About four years separate the two records. Did it take that long in between because you labored over its density?

Yeah, I would say with the intermittent nature of being able to get together. I also released The New Breed the same year that Tortoise released The Catastrophist, so I had a whole year of touring with Tortoise when my own record came out. I couldn't really do much of anything.

On top of Suite for Max Brown, you also play on Paul Bryan's record, Cri$el Gems, which you mentioned earlier. Many of the same crew play on his record, plus he's developing a signature "sound."

Cri$el Gems

Paul's homing in on this thing in his studio but his process is 180 degrees different from mine. His [process] is closer to a "blowing date," where you show up, he has the tunes, we're just playing the tunes down and he records it. It's more like a jazz record. But Paul, Matt Mayhall, and Lee Pardini, they had a steady gig at this place in Los Angeles for about a year where they really honed those compositions.

I was flattered to be asked to co-produce with him and my participation in that was very hands-off, where he would ask me my opinions when prompted and I would tell him. But it was his project and he was very clear of what he was trying to get out of it.

You also play on Matt Mayhall's record, Fanatics, with Chris Speed which Paul Bryan produced. You have a lot going on.

That is a very cool album. It's so great to have Chris Speed out here now. That was a really cool record to make. He had sketches of compositions and most of it is just us being pretty wide open, improvising. We did the whole thing I think in two days.

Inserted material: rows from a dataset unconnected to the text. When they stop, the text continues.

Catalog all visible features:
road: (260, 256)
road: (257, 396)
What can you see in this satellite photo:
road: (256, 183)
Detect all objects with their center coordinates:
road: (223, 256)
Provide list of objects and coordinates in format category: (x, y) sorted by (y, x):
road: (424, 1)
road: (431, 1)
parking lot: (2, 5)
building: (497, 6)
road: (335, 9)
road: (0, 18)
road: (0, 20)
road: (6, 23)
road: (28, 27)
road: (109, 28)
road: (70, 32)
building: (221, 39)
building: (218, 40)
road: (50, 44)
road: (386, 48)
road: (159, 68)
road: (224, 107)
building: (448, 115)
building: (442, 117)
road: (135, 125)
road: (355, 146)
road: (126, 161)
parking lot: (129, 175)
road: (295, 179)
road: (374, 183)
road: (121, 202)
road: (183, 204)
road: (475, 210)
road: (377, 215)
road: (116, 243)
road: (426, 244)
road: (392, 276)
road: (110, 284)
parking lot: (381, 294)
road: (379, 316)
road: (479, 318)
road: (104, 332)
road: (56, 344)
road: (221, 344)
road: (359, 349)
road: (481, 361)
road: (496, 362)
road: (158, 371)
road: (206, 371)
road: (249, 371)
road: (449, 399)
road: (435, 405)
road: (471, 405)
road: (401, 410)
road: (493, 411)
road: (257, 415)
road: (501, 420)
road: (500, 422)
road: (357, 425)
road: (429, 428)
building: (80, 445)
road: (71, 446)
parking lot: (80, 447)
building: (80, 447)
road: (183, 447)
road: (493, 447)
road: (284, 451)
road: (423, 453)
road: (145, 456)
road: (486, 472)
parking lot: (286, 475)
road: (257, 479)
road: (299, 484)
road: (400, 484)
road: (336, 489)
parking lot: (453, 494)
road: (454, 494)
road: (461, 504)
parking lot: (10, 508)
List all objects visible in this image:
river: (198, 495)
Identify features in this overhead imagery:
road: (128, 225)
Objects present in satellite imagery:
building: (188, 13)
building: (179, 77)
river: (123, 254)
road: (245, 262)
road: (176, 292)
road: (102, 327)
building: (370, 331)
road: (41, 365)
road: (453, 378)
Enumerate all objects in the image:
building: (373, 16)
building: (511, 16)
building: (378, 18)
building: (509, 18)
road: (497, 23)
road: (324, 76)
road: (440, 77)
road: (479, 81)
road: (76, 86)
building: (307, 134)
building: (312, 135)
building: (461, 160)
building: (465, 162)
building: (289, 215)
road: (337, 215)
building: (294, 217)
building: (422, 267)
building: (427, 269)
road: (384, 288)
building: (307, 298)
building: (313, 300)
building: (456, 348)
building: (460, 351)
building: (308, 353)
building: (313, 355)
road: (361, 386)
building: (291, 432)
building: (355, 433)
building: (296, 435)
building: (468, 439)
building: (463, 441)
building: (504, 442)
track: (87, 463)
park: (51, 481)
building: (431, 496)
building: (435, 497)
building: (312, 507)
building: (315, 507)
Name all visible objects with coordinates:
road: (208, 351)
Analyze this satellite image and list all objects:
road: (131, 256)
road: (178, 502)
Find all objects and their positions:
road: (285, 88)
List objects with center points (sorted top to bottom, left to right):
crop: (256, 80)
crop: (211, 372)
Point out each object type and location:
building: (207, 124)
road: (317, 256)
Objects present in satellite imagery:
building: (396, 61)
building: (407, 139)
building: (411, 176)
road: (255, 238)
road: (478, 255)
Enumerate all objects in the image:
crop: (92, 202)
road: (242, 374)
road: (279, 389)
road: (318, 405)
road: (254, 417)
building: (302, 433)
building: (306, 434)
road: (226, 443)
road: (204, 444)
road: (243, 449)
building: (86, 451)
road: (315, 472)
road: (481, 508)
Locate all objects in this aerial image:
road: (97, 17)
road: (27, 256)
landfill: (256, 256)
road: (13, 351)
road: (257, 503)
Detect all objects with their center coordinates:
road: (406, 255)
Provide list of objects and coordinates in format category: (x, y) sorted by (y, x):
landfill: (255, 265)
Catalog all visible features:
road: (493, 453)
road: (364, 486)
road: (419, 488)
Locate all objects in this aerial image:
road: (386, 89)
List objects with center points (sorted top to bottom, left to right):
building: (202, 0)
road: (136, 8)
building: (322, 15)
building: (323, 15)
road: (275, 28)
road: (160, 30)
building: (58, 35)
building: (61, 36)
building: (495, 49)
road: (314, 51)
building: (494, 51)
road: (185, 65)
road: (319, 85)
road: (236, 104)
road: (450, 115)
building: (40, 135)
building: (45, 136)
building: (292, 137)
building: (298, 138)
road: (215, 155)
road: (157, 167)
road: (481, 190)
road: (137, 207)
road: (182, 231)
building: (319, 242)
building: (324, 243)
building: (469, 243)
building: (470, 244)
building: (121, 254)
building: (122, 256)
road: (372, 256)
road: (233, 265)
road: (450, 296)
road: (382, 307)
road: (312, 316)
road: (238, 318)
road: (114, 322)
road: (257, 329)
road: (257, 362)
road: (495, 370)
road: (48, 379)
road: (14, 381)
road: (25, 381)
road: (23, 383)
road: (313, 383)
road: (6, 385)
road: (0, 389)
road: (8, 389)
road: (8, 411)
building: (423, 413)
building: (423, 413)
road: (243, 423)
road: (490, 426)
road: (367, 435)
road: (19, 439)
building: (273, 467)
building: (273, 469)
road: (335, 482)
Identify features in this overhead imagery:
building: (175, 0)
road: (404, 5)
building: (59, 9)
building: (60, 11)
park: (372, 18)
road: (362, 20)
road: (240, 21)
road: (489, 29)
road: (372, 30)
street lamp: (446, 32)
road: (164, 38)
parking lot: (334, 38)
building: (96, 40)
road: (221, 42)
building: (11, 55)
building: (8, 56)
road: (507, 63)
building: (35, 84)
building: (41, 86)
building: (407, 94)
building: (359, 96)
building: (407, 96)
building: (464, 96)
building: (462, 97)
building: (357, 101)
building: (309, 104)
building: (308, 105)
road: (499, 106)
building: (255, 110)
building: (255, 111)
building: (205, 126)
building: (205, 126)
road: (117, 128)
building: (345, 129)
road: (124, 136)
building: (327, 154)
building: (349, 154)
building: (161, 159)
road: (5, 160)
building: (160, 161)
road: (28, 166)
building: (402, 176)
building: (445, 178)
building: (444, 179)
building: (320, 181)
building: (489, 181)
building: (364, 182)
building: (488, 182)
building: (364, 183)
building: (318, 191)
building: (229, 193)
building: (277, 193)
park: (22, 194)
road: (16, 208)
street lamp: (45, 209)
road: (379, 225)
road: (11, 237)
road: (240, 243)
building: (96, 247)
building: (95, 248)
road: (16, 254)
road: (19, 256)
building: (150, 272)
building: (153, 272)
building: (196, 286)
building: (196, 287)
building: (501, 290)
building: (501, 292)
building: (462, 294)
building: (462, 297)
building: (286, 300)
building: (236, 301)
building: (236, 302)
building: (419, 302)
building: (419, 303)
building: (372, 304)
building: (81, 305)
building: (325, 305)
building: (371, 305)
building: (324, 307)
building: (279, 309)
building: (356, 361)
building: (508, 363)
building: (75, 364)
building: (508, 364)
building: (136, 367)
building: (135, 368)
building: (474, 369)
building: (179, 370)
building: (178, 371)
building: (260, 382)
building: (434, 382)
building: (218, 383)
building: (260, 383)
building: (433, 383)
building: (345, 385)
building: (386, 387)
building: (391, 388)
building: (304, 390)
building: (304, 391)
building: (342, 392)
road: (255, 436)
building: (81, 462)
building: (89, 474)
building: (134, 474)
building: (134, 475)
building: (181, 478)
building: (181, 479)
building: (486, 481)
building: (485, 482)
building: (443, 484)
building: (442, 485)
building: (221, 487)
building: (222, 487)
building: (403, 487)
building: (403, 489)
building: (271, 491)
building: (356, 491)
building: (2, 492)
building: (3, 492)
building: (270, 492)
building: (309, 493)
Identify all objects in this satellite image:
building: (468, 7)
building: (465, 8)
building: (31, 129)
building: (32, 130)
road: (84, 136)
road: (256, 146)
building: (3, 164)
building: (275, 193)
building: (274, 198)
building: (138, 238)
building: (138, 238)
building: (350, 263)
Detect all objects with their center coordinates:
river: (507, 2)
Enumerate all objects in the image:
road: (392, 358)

Most of the Tortoise guys are out west now, too, right?

Johnny Herndon and I are in LA, John McEntire is in Portland. He was out here for a minute but he moved up to Portland, maybe a couple of years ago.

Speaking of Tortoise, The Catastrophist came on in 2016. Are you guys working on a new record?

We have plans to start recording something this summer and hopefully we can do it.

What are you working on now that you're all hunkered down?

I have been working on some production for Anteloper, which is Jaimie Branch and Jason Nazary. I'm loosely producing their next album. I'm kind of starting to come to life again. I'm practicing and starting to work on some new music here at home.